>>

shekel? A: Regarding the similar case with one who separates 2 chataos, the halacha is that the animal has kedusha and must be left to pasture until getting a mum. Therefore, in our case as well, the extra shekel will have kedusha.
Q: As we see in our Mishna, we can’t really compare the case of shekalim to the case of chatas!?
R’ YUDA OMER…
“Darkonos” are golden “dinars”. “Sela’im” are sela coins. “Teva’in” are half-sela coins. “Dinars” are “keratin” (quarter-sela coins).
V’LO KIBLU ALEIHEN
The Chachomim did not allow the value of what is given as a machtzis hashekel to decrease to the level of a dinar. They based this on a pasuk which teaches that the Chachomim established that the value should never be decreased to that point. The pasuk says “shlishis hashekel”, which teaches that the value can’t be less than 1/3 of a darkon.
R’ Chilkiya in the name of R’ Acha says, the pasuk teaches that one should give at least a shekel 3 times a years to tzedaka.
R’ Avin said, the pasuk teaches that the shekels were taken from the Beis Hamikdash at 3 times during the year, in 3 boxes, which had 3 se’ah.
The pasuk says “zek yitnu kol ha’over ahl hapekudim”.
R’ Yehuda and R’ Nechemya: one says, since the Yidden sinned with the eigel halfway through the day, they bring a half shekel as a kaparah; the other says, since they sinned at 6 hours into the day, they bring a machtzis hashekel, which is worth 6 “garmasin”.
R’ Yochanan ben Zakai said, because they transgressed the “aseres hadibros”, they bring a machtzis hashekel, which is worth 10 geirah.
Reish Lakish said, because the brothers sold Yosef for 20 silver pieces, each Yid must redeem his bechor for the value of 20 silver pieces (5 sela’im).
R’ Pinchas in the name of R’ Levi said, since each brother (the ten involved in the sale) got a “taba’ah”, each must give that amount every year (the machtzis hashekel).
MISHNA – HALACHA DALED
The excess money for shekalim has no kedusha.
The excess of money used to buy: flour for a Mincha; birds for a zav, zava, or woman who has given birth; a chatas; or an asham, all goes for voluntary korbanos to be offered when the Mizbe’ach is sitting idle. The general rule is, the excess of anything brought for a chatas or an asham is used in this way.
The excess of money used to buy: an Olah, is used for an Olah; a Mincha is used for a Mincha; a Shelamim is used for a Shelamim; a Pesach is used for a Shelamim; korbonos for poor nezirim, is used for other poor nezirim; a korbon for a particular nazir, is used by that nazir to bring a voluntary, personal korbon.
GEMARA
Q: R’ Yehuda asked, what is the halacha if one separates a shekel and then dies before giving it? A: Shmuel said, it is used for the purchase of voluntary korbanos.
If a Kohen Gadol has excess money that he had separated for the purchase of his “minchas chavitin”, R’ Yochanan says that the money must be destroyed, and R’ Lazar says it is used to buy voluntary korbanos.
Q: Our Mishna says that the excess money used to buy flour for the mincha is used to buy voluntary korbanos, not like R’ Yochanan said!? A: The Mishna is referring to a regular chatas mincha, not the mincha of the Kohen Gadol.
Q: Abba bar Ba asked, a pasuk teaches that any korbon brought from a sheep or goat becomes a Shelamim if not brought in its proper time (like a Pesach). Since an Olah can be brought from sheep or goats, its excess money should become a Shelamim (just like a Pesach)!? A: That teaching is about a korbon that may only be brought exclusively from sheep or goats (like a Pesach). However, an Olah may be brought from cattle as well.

<<

> **WORK TASK**
Retype only the lines running from the top of the listing to the line that holds "Reish Lakish said, because", both ends included.

> **SOLUTION**
shekel? A: Regarding the similar case with one who separates 2 chataos, the halacha is that the animal has kedusha and must be left to pasture until getting a mum. Therefore, in our case as well, the extra shekel will have kedusha.
Q: As we see in our Mishna, we can’t really compare the case of shekalim to the case of chatas!?
R’ YUDA OMER…
“Darkonos” are golden “dinars”. “Sela’im” are sela coins. “Teva’in” are half-sela coins. “Dinars” are “keratin” (quarter-sela coins).
V’LO KIBLU ALEIHEN
The Chachomim did not allow the value of what is given as a machtzis hashekel to decrease to the level of a dinar. They based this on a pasuk which teaches that the Chachomim established that the value should never be decreased to that point. The pasuk says “shlishis hashekel”, which teaches that the value can’t be less than 1/3 of a darkon.
R’ Chilkiya in the name of R’ Acha says, the pasuk teaches that one should give at least a shekel 3 times a years to tzedaka.
R’ Avin said, the pasuk teaches that the shekels were taken from the Beis Hamikdash at 3 times during the year, in 3 boxes, which had 3 se’ah.
The pasuk says “zek yitnu kol ha’over ahl hapekudim”.
R’ Yehuda and R’ Nechemya: one says, since the Yidden sinned with the eigel halfway through the day, they bring a half shekel as a kaparah; the other says, since they sinned at 6 hours into the day, they bring a machtzis hashekel, which is worth 6 “garmasin”.
R’ Yochanan ben Zakai said, because they transgressed the “aseres hadibros”, they bring a machtzis hashekel, which is worth 10 geirah.
Reish Lakish said, because the brothers sold Yosef for 20 silver pieces, each Yid must redeem his bechor for the value of 20 silver pieces (5 sela’im).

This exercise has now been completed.